Wright was also generally pleased with the Federal Circuit's recent willingness to take more issues en banc when "the patent community has signalled that it needed some clarity. I think Chief Judge Michel is particularly interested in making sure the court's decisions are not murky, and the fractured opinion in this case left murkiness." Assuming that Lourie plays a role in the en banc deliberations, Wright said that he particularly looks forward to "meaningful input" from Lourie as well as from Judges Pauline Newman and Richard Linn, noting that all three were experienced patent practitioners before joining the court.

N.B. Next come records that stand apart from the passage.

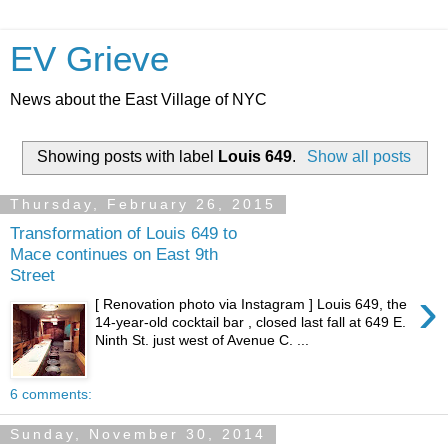
EV Grieve
News about the East Village of NYC
Showing posts with label
Louis 649
.
Show all posts
Thursday, February 26, 2015
Transformation of Louis 649 to
Mace continues on East 9th
Street
›
[ Renovation photo via Instagram ] Louis 649, the
14-year-old cocktail bar , closed last fall at 649 E.
Ninth St. just west of Avenue C. ...
6 comments:
Sunday, November 30, 2014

Stephen G. Kunin of Oblon, Spivak, McClelland, Maier & Neustadt, Alexandria, Va., was also "encouraged" by the decision. "It represents an opportunity for judges who share Judge Rader's views that the PTO rulemaking in toto was prohibitively substantive and in many respects in contravention of statutory and judge-made law to weigh in on this critically important determination of the scope and extent of permissible PTO rulemaking authority," Kunin told BNA.

"While the rules in many respects appear to be procedural in nature, their effect on the rights of applicants and patentees is far from de minimus," he added.

Courtenay C. Brinckerhoff of Foley & Lardner, Washington, D.C., said she was "cautiously optimistic," but added, "I don't think we should be celebrating in the streets at this point." She recalled being optimistic in the wake of the oral arguments before the Federal Circuit panel, and was "so disappointed" by the panel decision that she is now "reluctant to read too much into the tea leaves."

In fact, she noted that there is some concern in the patent community that, "given some of the judges' experience with the Administrative Procedure Act, a rehearing could give even more deference to the PTO. That would be pretty disastrous in my view."

Brinckerhoff said that practitioners should "make decisions that fit the current rule structure with the patent applications at hand," and otherwise just "stay tuned." Because of the decline in patent application filings at the PTO, she suggested that the court may be "not in so much of a hurry" to curtail the filing of continuation applications and requests for continued examination, because such constraints would turn off the revenue stream from such filings.

But the PTO's financial troubles should not detract from the real issue in the case, she said, "whether the power of the Patent Office should be reigned in or expanded."

Brinckerhoff's views were echoed in a statement issued by Teresa Stanek Rea, the president of the American Intellectual Property Law Association: "We are happy to see that the en banc Federal Circuit will look at the difficult but important administrative law issues in this case. The case is extremely important as the first significant opportunity to define the scope of the PTO's rulemaking authority.